Bret McGowen presented on Serverless machine learning at Google. You can watch his full talk here but here are my notes.
Serverless
Four principles:
- no need to manage/think about servers
- no upfront provisioning, scale as you go (can't be wrong about having enough capacity)
- pay per use
- stateless/ephemeral
Serverless at Google:
- Background functions: Cloud Storage, Cloud Pub/Sub
- HTTP functions: API, Webhooks, Browser
Machine Learning
Machine learning is using many examples to answer questions.
Machine Learning at Google:
- Use your own data: TensorFlow and Cloud Machine Learning Engine
- Pretrained ML models: Cloud (Vision, Speech, Natural Language, Translation) API, Cloud Video Intelligence
Specifics on capabilities of Cloud Vision API:
- Label detection (dog or mop?)
- Face detection (within the photo, here is the location of the face)

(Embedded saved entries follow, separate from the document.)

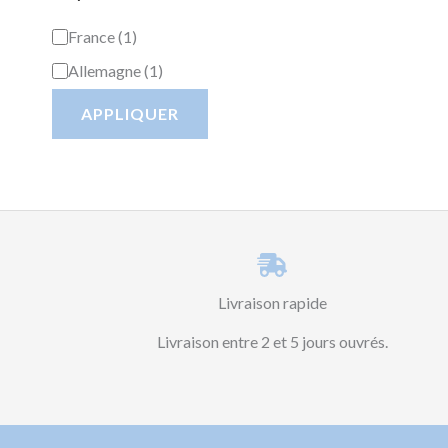
France
(
1
)
Allemagne
(
1
)
APPLIQUER
Livraison rapide
Livraison entre 2 et 5 jours ouvrés.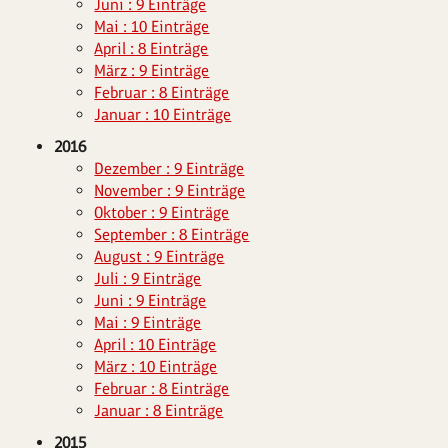
Juni : 9 Einträge
Mai : 10 Einträge
April : 8 Einträge
März : 9 Einträge
Februar : 8 Einträge
Januar : 10 Einträge
2016
Dezember : 9 Einträge
November : 9 Einträge
Oktober : 9 Einträge
September : 8 Einträge
August : 9 Einträge
Juli : 9 Einträge
Juni : 9 Einträge
Mai : 9 Einträge
April : 10 Einträge
März : 10 Einträge
Februar : 8 Einträge
Januar : 8 Einträge
2015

- OCR (read text from photos)
- Explicit content detection (violence/adult)
- Landmark detection (that's the Eiffel tower!)
- Local Detection (not sure)
Other Cloud Vision features:
- crop hints - suggested crop dimensions
- web annotations - suggested other metadata to search about your page - eg from a photo of an iconic car, it can tell you the model of car, what film it was from, where it probably is. And can give you other matching images to back it up.
Cloud event trigger walkthrough
Cloud storage -> Cloud Functions -> Cloud vision API
NLP: extract entities from a sentence, sentiment analysis, syntax analysis (parse sentence to a lemma so you can see the parts of speech dependency graph)
Speech API
Speech to text transcription in 110 languages.
Azar - uses cloud speech api and cloud translation api to talk
Also gives timestamp of each word on top of transcript.
Video Intelligence API
Look through the whole video to label things.